Dopo aver riletto Antigone, Daniela Nicolò ed Enrico Casagrande sono tornati al tragico con un’opera come Le troiane di Euripide, ambientata in un momento post – ovvero dopo una guerra, dopo la distruzione di un mondo. Ma in questa riscrittura, com’è nella pratica usuale di Motus, ci sono echi di J.-P. Sartre, Judith Butler, Ernesto De Martino, Edoardo Viveiros de Castro, NoViolet Bulawayo e Donna Haraway. Sono tutti autori e autrici che ragionano sul presente, sulle evoluzioni storiche e antropologiche, su punti di vista altri rispetto a quelli eurocentrici e antropocentrici. La vicenda delle Troiane, fatte schiave dai greci dopo la caduta della loro città, si incista così nell’attualità, portando con sé la forza morale, la dignità che nel testo euripideo caratterizza le figure femminili. Tutto brucia guarda infatti alle Troiane intercettando le voci delle nuove schiave di oggi e scava nel tema del lutto come trasformazione.

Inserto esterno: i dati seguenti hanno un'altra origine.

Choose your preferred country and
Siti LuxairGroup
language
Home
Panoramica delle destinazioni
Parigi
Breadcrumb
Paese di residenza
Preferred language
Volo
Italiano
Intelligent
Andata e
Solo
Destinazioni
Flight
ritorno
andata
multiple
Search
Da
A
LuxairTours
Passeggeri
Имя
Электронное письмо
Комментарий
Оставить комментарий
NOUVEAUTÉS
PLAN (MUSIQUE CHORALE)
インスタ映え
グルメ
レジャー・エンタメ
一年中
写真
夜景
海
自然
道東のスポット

“Porto il lutto per i figli morti in guerra Per le donne fatte schiave Per la libertà perduta Oh amate creature, tornate, venite, venite a prenderci!” sussurra l’attrice totem di Motus, Silvia Calderoni/Ecuba intrecciando queste parole alle musiche e lyrics di R.Y.F. (Francesca Morello), mentre Stefania Tansini squarcia l’aria con un pesante coltello e un falcetto contadino, come nei riti collettivi di cordoglio scomparsi del sud Europa. Il corpo rotto di Ecuba, la parola profetica di Cassandra, che vede oltre la fine, il grido spettrale di Polissena, l’invocazione ai morti di Andromaca, le violenze subite da Elena e infine il corpo più fragile e inerme, quello del bambino, Astianatte, danno voce ai soggetti più esposti e vulnerabili.
“Ripartiamo dunque dalle figure della tragedia – dicono Daniela Nicolò e Enrico Casagrande – o meglio dalla dimensione scenica delle Troiane, che è essenzialmente un momento post: dopo la fine di una guerra, dopo la distruzione di un mondo, dopo un disastro umano e ambientale che tanto evoca situazioni tristemente attuali. Mai come adesso il lutto ci appare come una questione politica. Quali vite contano? Cosa rende una vita degna di lutto? È attraverso il dolore che le protagoniste nella scena tragica si trasformano materialmente – divengono altro da sé: cagna, pietra o acqua che scorre, elaborando la violenza subita. Una metamorfosi che apre verso altre possibili forme. E scrive il mondo che verrà. Perché la fine del mondo non è che la fine di un mondo”.